What if large AI models could read each other’s minds instead of chatting in text? This concept drives a recent publication by researchers from CMU, Meta AI, and MBZUAI, titled Thought Communication in Multiagent Collaboration.. The researchers have developed a system named ThoughtComm, enabling AI agents to communicate their internal "thoughts"—the underlying data driving their thought processes—instead of merely exchanging verbal or tokenized information. This is achieved through a sparsity-regularized autoencoder, a neural network designed to condense intricate data into a more concise set of critical elements, thereby highlighting the “thoughts” that are genuinely significant. By discerning which concepts agents communicate and which they retain internally, this methodology facilitates more effective collaboration and reasoning among them, suggesting a future where AIs work together not through dialogue, but by "thinking" in unison.

AI CALENDAR

Nov. 10-13:  Web Summit, Lisbon. 

Nov. 19: Nvidia third quarter earnings

Nov. 26-27:  World AI Congress, London.

Dec. 2-7: NeurIPS, San Diego

Dec. 8-9:  Coins2Day Brainstorm AI San Francisco. Apply to attend here.

BRAIN FOOD

How AI companies may be quietly training on paywalled journalism

I wanted to draw attention to a new Atlantic investigation, penned by staff writer Alex Reisner, which reveals how Common Crawl, a nonprofit dedicated to scraping billions of web pages for a free internet archive, might have inadvertently become a conduit for AI training on content behind paywalls. Reisner's investigation indicates that, contrary to common Crawl's public assertion of avoiding paywalled material, its datasets contain complete articles from prominent news organizations, and these articles have subsequently been incorporated into the training data for numerous AI models.

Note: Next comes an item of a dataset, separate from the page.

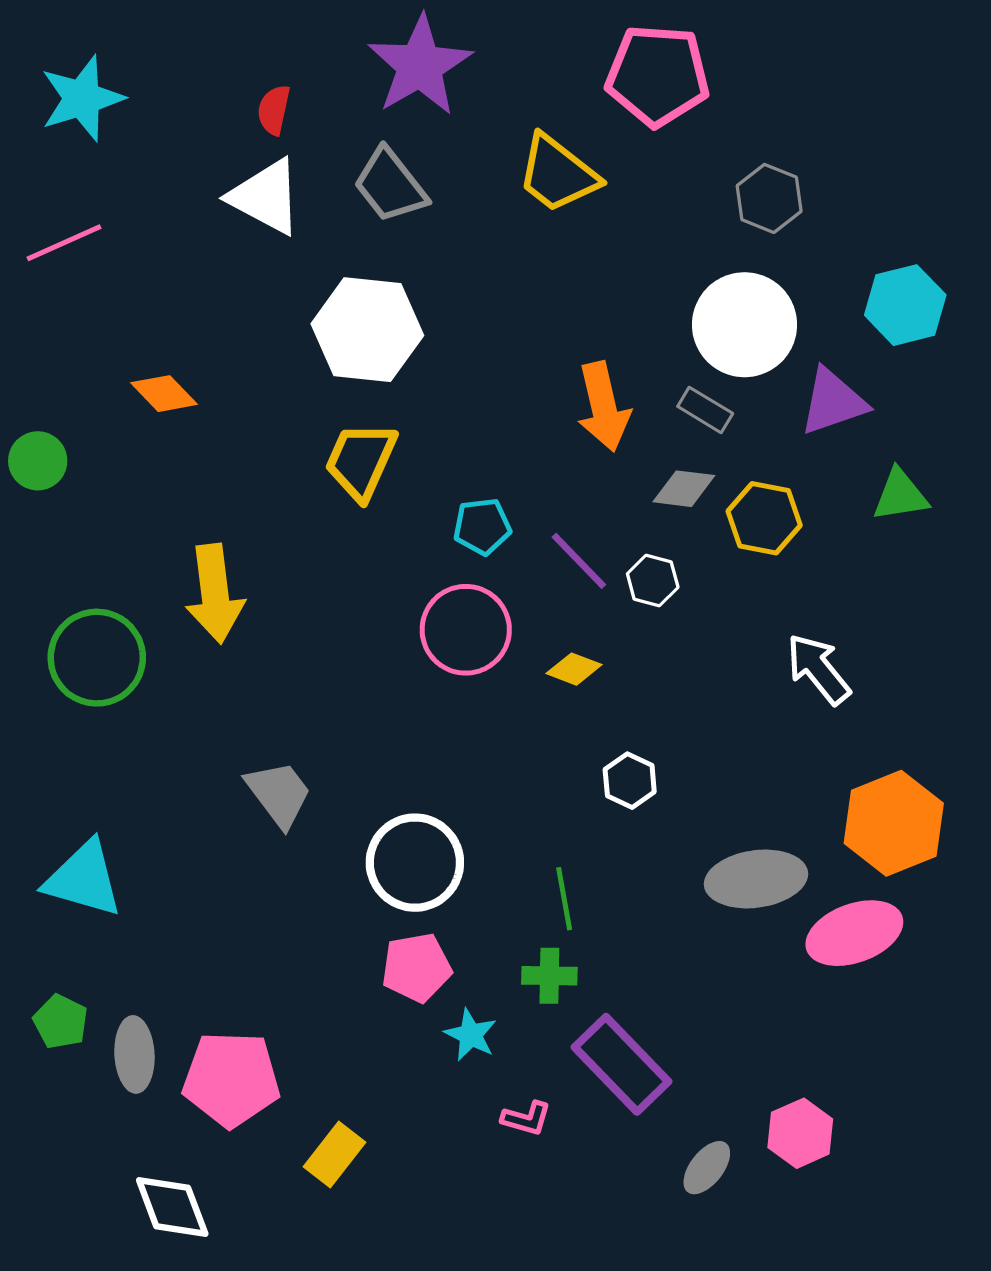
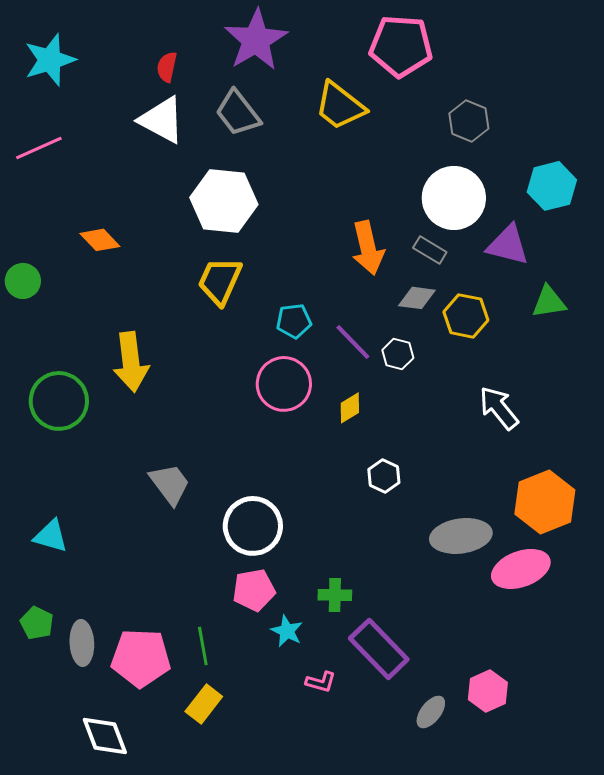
purple triangle: (833, 402) -> (508, 245), turned 33
yellow diamond: (574, 669) -> (350, 408), turned -52
cyan triangle: (84, 879) -> (51, 536), size x0.7
green line: (564, 899) -> (203, 646), moved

Common Crawl asserts its actions are entirely appropriate, especially regarding publishers' demands for content removal, Common Crawl's director, Rich Skrenta, dismissed the concerns, stating: “You shouldn’t have put your content on the internet if you didn’t want it to be on the internet.” Skrenta, who informed Reisner that he considers the archive a form of digital time capsule—“a crystal cube on the moon”—perceives it as a documentation of humanity's collective knowledge. Regardless, this situation undeniably underscores the escalating conflict between AI's insatiable need for data and the journalism sector's struggle concerning copyright. 

Coins2Day Brainstorm AI is heading back to San Francisco on December 8th and 9th. We're gathering the brightest minds—tech leaders, founders, top executives from Coins2Day Global 500 companies, venture capitalists, government officials, and other sharp thinkers—to delve into and scrutinize the most critical issues surrounding AI during another key juncture. Register here.